My Child Did Not Get Invited
As a parent, nanny, or babysitter, your heart aches when a child’s heart breaks. In this blog, we will consider one particular heartbreaking experience and how it can be handled. Consider this: your child’s classmates are all invited to a party hosted by one of the children in the class. However, your child did not get an invitation. It appears that he was singled out in not receiving an invitation. Your child is understandably feeling hurt and confused. He may even feel angry. What can you do?
- If you have a good relationship with the host family, you may speak with them to determine if an invitation was mailed but not received. Or perhaps it was left on your child’s desk at school but managed to get misplaced in the shuffle of his school papers before he even noticed that he had it.
- If your child has a good relationship with the host child, he may speak with the host child to determine if an invitation was lost; if the relationship was damaged, resulting in no invitation being intended for him; or if there is some other situation at hand.
- If the invitation is simply missing, overlooked, or otherwise intended but not received, console your child by letting him know that he was invited after all. Everything is ok. He was not slighted. It may take him a moment or two to decompress after the hurt, confusion, and anger he was feeling when he thought he was excluded, so hug him and let him know that misunderstandings and mishaps happen. Unfortunately, they just do. Learning to “roll with” them is sometimes difficult but always healthy. (Side note: if your child acted out in front of others while he was operating under the assumption that he was intentionally excluded, there may be issues that you need to address to help him recover from that. He may need to apologize to others for his outburst. He may have feelings of guilt or discomfort for redirecting the behaviors of others . . people who were not guilty of the behaviors with which he charged them. Learning to face these difficulties with courage and intact self-esteem is necessary for a healthy adulthood.)

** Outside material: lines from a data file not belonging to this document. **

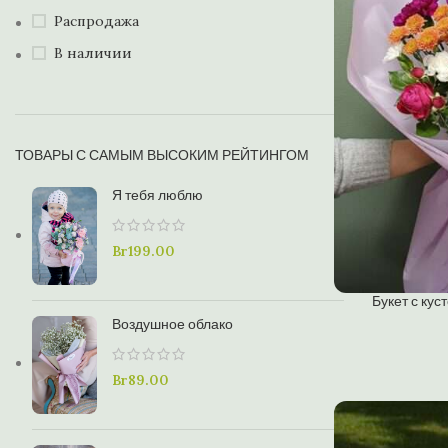
Распродажа
В наличии
ТОВАРЫ С САМЫМ ВЫСОКИМ РЕЙТИНГОМ
Я тебя люблю
Br
199.00
Букет с ку
Воздушное облако
Br
89.00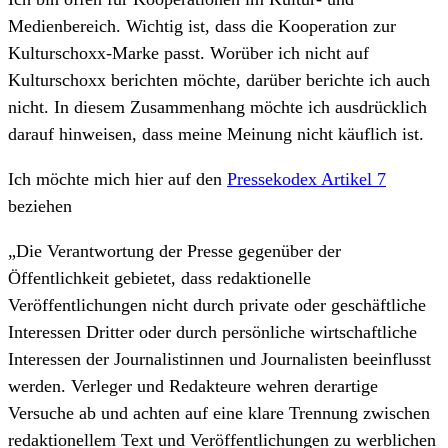
Medienbereich. Wichtig ist, dass die Kooperation zur
Kulturschoxx-Marke passt. Worüber ich nicht auf
Kulturschoxx berichten möchte, darüber berichte ich auch
nicht. In diesem Zusammenhang möchte ich ausdrücklich
darauf hinweisen, dass meine Meinung nicht käuflich ist.
Ich möchte mich hier auf den
Pressekodex Artikel 7
beziehen
„Die Verantwortung der Presse gegenüber der
Öffentlichkeit gebietet, dass redaktionelle
Veröffentlichungen nicht durch private oder geschäftliche
Interessen Dritter oder durch persönliche wirtschaftliche
Interessen der Journalistinnen und Journalisten beeinflusst
werden. Verleger und Redakteure wehren derartige
Versuche ab und achten auf eine klare Trennung zwischen
redaktionellem Text und Veröffentlichungen zu werblichen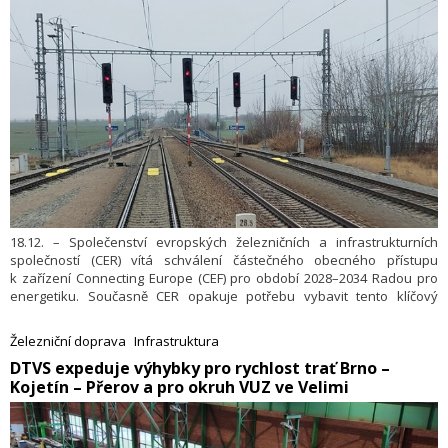
18.12. – Společenství evropských železničních a infrastrukturních
společností (CER) vítá schválení částečného obecného přístupu
k zařízení Connecting Europe (CEF) pro období 2028–2034 Radou pro
energetiku. Současně CER opakuje potřebu vybavit tento klíčový
finanční okruh dopravy dostatečnou silou pro pokrytí nejpalčivějších
investičních potřeb železnic, přičemž požaduje nejméně 100 miliard
Železniční doprava
Infrastruktura
EUR. Předvídání podpory pro nasazení Evropského systému řízení
​DTVS expeduje výhybky pro rychlost trať Brno –
železniční dopravy (ERTMS) a projektů vysokorychlostních železnic
Kojetín – Přerov a pro okruh VUZ ve Velimi
patří mezi klíčové priority.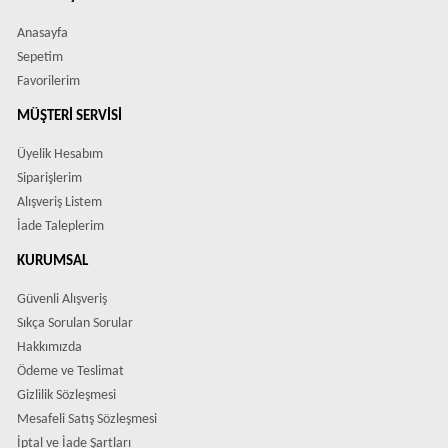
Anasayfa
Sepetim
Favorilerim
MÜŞTERI SERVISI
Üyelik Hesabım
Siparişlerim
Alışveriş Listem
İade Taleplerim
KURUMSAL
Güvenli Alışveriş
Sıkça Sorulan Sorular
Hakkımızda
Ödeme ve Teslimat
Gizlilik Sözleşmesi
Mesafeli Satış Sözleşmesi
İptal ve İade Şartları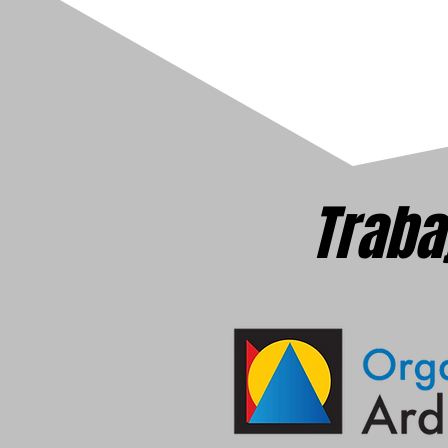
Traba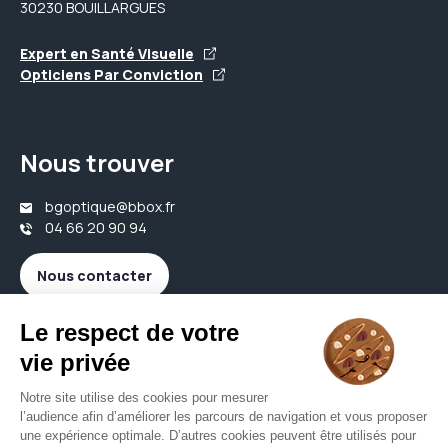
30230 BOUILLARGUES
Expert en Santé Visuelle
Opticiens Par Conviction
Nous trouver
bgoptique@bbox.fr
04 66 20 90 94
Nous contacter
Votre opticien proche de vous
Opticien Bouillargues
Opticien Caissargues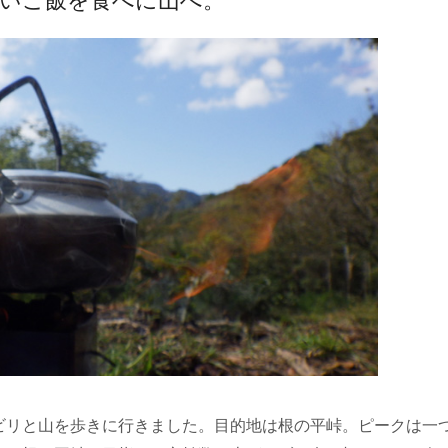
いご飯を食べに山へ。
ビリと山を歩きに行きました。目的地は根の平峠。ピークは一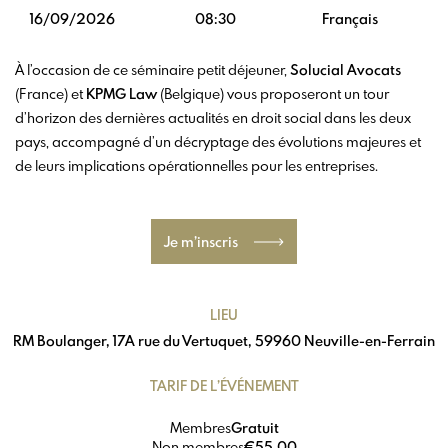
16/09/2026
08:30
Français
À l’occasion de ce séminaire petit déjeuner,
Solucial Avocats
(France) et
KPMG Law
(Belgique) vous proposeront un tour
d’horizon des dernières actualités en droit social dans les deux
pays, accompagné d’un décryptage des évolutions majeures et
de leurs implications opérationnelles pour les entreprises.
Je m’inscris
LIEU
RM Boulanger, 17A rue du Vertuquet, 59960 Neuville-en-Ferrain
TARIF DE L’ÉVÉNEMENT
Membres
Gratuit
Non membres
€55,00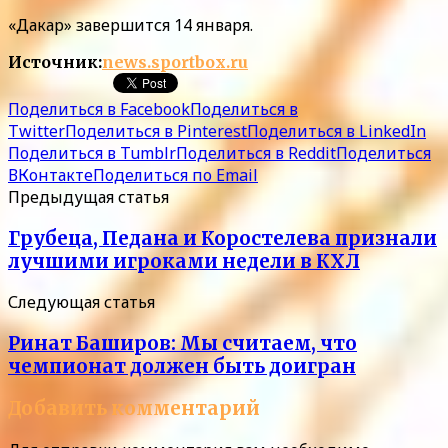
«Дакар» завершится 14 января.
Источник:
news.sportbox.ru
Поделиться в Facebook
Поделиться в
Twitter
Поделиться в Pinterest
Поделиться в LinkedIn
Поделиться в Tumblr
Поделиться в Reddit
Поделиться
ВКонтакте
Поделиться по Email
Предыдущая статья
Грубеца, Педана и Коростелева признали
лучшими игроками недели в КХЛ
Следующая статья
Ринат Баширов: Мы считаем, что
чемпионат должен быть доигран
Добавить комментарий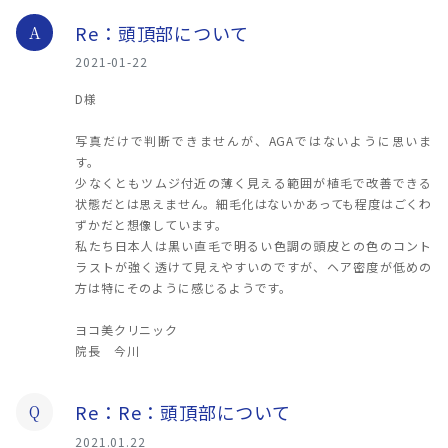
Re：頭頂部について
A
2021-01-22
D様
写真だけで判断できませんが、AGAではないように思いま
す。
少なくともツムジ付近の薄く見える範囲が植毛で改善できる
状態だとは思えません。細毛化はないかあっても程度はごくわ
ずかだと想像しています。
私たち日本人は黒い直毛で明るい色調の頭皮との色のコント
ラストが強く透けて見えやすいのですが、ヘア密度が低めの
方は特にそのように感じるようです。
ヨコ美クリニック
院長 今川
Re：Re：頭頂部について
Q
2021.01.22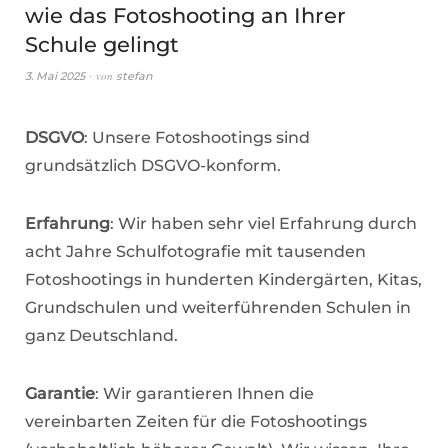
wie das Fotoshooting an Ihrer
Schule gelingt
von
3. Mai 2025
stefan
DSGVO
: Unsere Fotoshootings sind
grundsätzlich DSGVO-konform.
Erfahrung
: Wir haben sehr viel Erfahrung durch
acht Jahre Schulfotografie mit tausenden
Fotoshootings in hunderten Kindergärten, Kitas,
Grundschulen und weiterführenden Schulen in
ganz Deutschland.
Garantie
: Wir garantieren Ihnen die
vereinbarten Zeiten für die Fotoshootings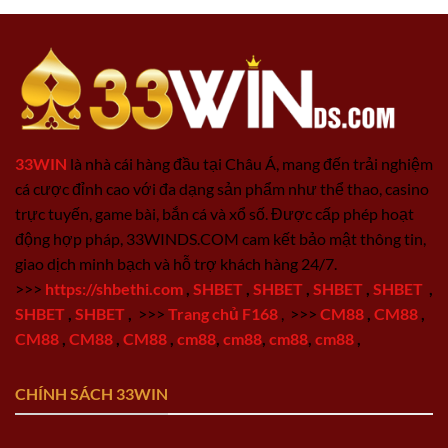
33WIN
là nhà cái hàng đầu tại Châu Á, mang đến trải nghiệm
cá cược đỉnh cao với đa dạng sản phẩm như thể thao, casino
trực tuyến, game bài, bắn cá và xổ số. Được cấp phép hoạt
động hợp pháp, 33WINDS.COM cam kết bảo mật thông tin,
giao dịch minh bạch và hỗ trợ khách hàng 24/7.
>>>
https://shbethi.com
,
SHBET
,
SHBET
,
SHBET
,
SHBET
,
SHBET
,
SHBET
,
>>>
Trang chủ F168
,
>>>
CM88
,
CM88
,
CM88
,
CM88
,
CM88
,
cm88
,
cm88
,
cm88
,
cm88
,
CHÍNH SÁCH 33WIN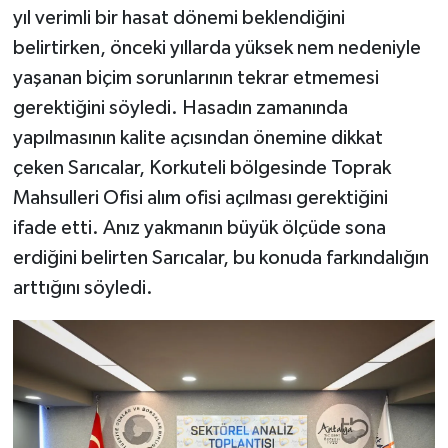
yıl verimli bir hasat dönemi beklendiğini
belirtirken, önceki yıllarda yüksek nem nedeniyle
yaşanan biçim sorunlarının tekrar etmemesi
gerektiğini söyledi. Hasadın zamanında
yapılmasının kalite açısından önemine dikkat
çeken Sarıcalar, Korkuteli bölgesinde Toprak
Mahsulleri Ofisi alım ofisi açılması gerektiğini
ifade etti. Anız yakmanın büyük ölçüde sona
erdiğini belirten Sarıcalar, bu konuda farkındalığın
arttığını söyledi.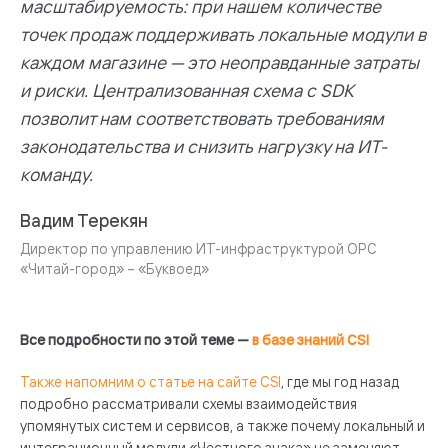
масштабируемость: при нашем количестве
точек продаж поддерживать локальные модули в
каждом магазине — это неоправданные затраты
и риски. Централизованная схема с SDK
позволит нам соответствовать требованиям
законодательства и снизить нагрузку на ИТ-
команду.
Вадим Терекян
Директор по управлению ИТ-инфраструктурой ОРС
«Читай-город» – «Буквоед»
Все подробности по этой теме —
в базе знаний CSI
Также напомним о статье на сайте CSI
, где мы год назад
подробно рассматривали схемы взаимодействия
упомянутых систем и сервисов, а также почему локальный и
интеграционный модули «Честного знака» не заменяют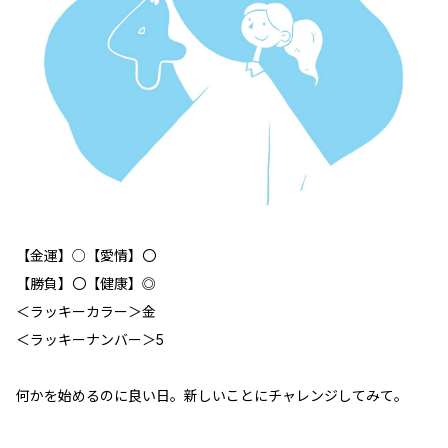
【金運】○【愛情】〇
【勝負】〇【健康】◎
＜ラッキーカラー＞金
＜ラッキーナンバー＞5
何かを始めるのに良い日。新しいことにチャレンジしてみて。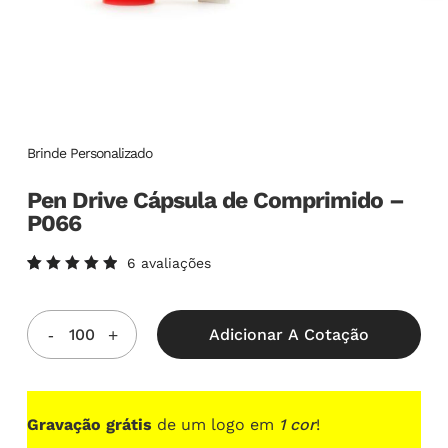
Brinde Personalizado
Pen Drive Cápsula de Comprimido –
P066
6
avaliações
Avaliado
6
como
5.00
de
5, com
Adicionar A Cotação
baseado
em
avaliações
de
clientes
Gravação grátis
de um logo em
1 cor
!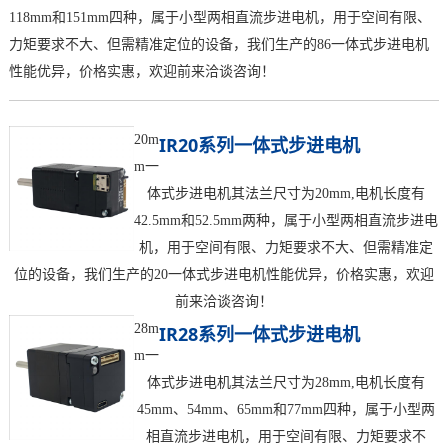
118mm和151mm四种，属于小型两相直流步进电机，用于空间有限、
力矩要求不大、但需精准定位的设备，我们生产的86一体式步进电机
性能优异，价格实惠，欢迎前来洽谈咨询！
20m
IR20系列一体式步进电机
m一
体式步进电机其法兰尺寸为20mm,电机长度有
42.5mm和52.5mm两种，属于小型两相直流步进电
机，用于空间有限、力矩要求不大、但需精准定
位的设备，我们生产的20一体式步进电机性能优异，价格实惠，欢迎
前来洽谈咨询！
28m
IR28系列一体式步进电机
m一
体式步进电机其法兰尺寸为28mm,电机长度有
45mm、54mm、65mm和77mm四种，属于小型两
相直流步进电机，用于空间有限、力矩要求不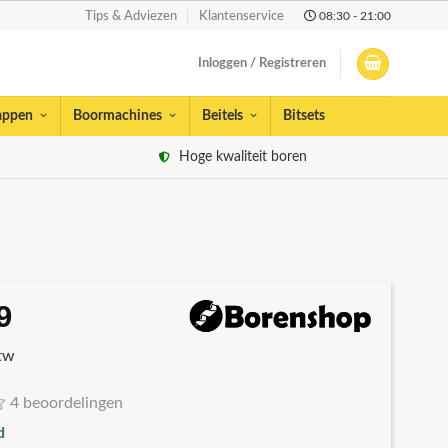
08:30 - 21:00
Tips & Adviezen
Klantenservice
Inloggen / Registreren
appen
Boormachines
Beitels
Bitsets
Hoge kwaliteit boren
9
spronkelijke
Huidige
s
prijs
btw
:
is:
88.
€7,99.
4 beoordelingen
d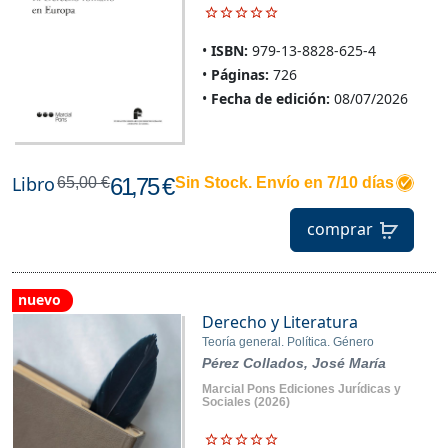
ISBN:
979-13-8828-625-4
Páginas:
726
Fecha de edición:
08/07/2026
Libro
61,75 €
65,00 €
Sin Stock. Envío en 7/10 días
comprar
nuevo
Derecho y Literatura
Teoría general. Política. Género
Pérez Collados, José María
Marcial Pons Ediciones Jurídicas y
Sociales
(2026)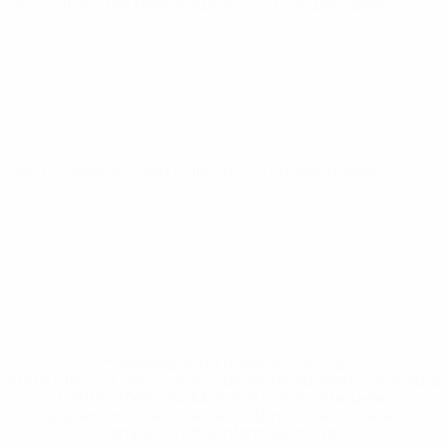
UEFA Futsal EURO
mar 15 apr 2025
· Turno principale
UEFA Futsal EURO
ven 11 apr 2025
· Turno principale
* Sospesa fino a nuovo avviso. <a
href='https://it.uefa.com/insideuefa/mediaservices/media
148df62d7eb6-64dbbd01b1cf-1000--fifa-uefa-
sospendono-nazionali-e-club-russi-da-tutte-le-
competi/'>Altre informazioni</a>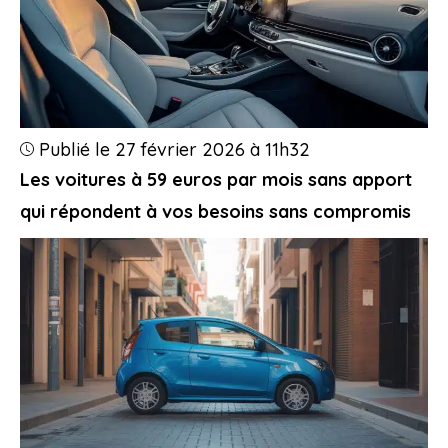
Publié le 27 février 2026 à 11h32
Les voitures à 59 euros par mois sans apport
qui répondent à vos besoins sans compromis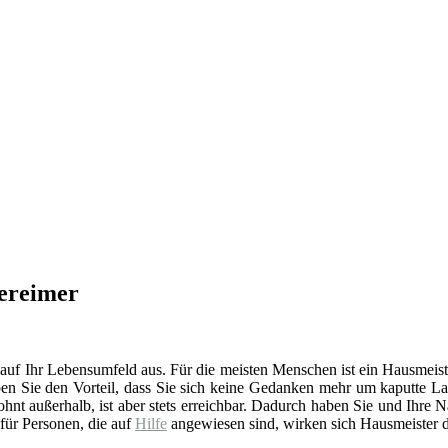
dereimer
 auf Ihr Lebensumfeld aus. Für die meisten Menschen ist ein Hausmeist
en Sie den Vorteil, dass Sie sich keine Gedanken mehr um kaputte La
t außerhalb, ist aber stets erreichbar. Dadurch haben Sie und Ihre 
 für Personen, die auf
Hilfe
angewiesen sind, wirken sich Hausmeister d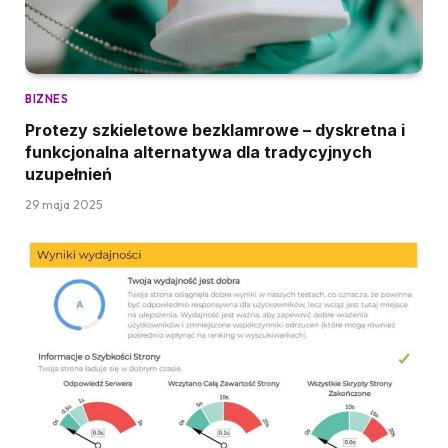
BIZNES
Protezy szkieletowe bezklamrowe – dyskretna i
funkcjonalna alternatywa dla tradycyjnych
uzupełnień
29 maja 2025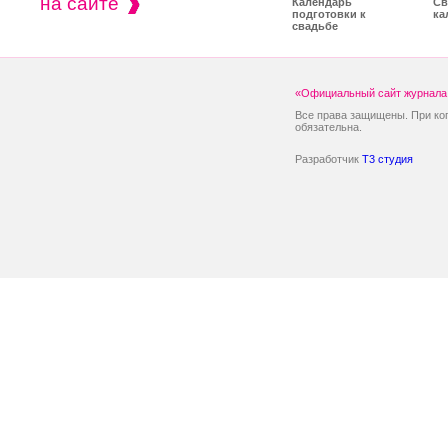
на сайте
Календарь
Св
подготовки к
ка
свадьбе
«Официальный сайт журнала 
Все права защищены. При ко
обязательна.
Разработчик
T3 студия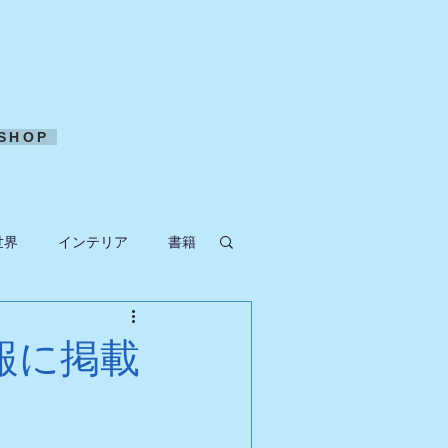
SHOP
世界
インテリア
書籍
ークラフト
報に掲載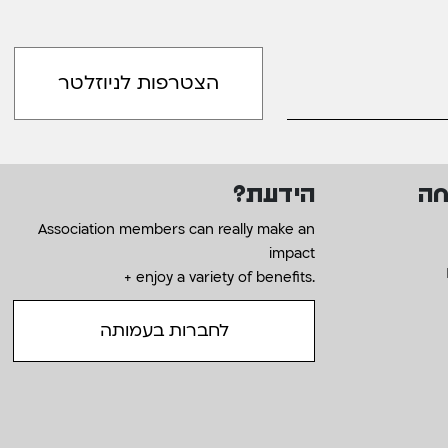
חה
הידעת?
Association members can really make an
impact
+ enjoy a variety of benefits.
לחברות בעמותה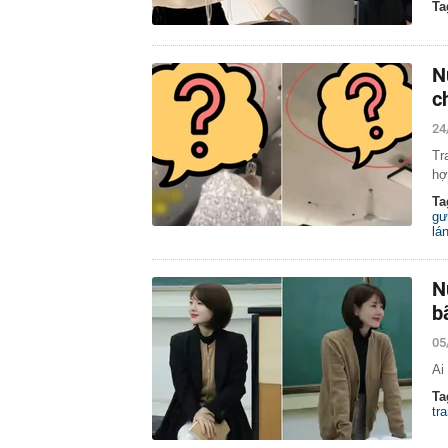
Ta
N
c
24
Tr
hợ
Ta
gư
lá
N
b
05
Ai
Ta
tr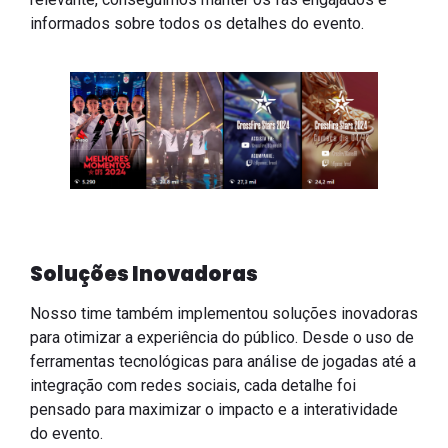
informados sobre todos os detalhes do evento.
Soluções Inovadoras
Nosso time também implementou soluções inovadoras
para otimizar a experiência do público. Desde o uso de
ferramentas tecnológicas para análise de jogadas até a
integração com redes sociais, cada detalhe foi
pensado para maximizar o impacto e a interatividade
do evento.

- If the invitation was not intended . . . if your child was intentionally excluded from the party . . . then you must decide whether to push the issue (i.e., attempt to force an invitation so that your child is not excluded) or find an alternative for your child. Forcing the issue is seldom the best approach. Alternatives include a family evening in which your child gets his favorite meal and a DVD movie of his choice or the opportunity to have some of his friends over for a slumber party (note that this latter alternative will likely take some attendees away from the party to which your child was not invited . . . this is acceptable as long as the goal is companionship for your child and not retribution for the original host child). Other alternatives exist as well, and the alternative chosen should be what best meets your child’s needs. Specifically, he needs to know that he is likable, that people want to be around him, and that he is a worthwhile person. The original host child may not value him, as no one is liked by everyone, but that should not negate that he is still liked by many. But helping your child with this lesson, he will (hopefully) grow to learn resiliency. Also, he may learn not to be dependent on any one person’s approval. These are healthy lessons to take into adulthood.
From these painful experiences, powerful life lessons spring. Resiliency. Courage. Self-confidence. Forgiveness. Independence. As a parent, nanny, or babysitter, it may be difficult to watch your child endure these painful experiences, but once they are past, the powerful life lessons may embolden you and your child.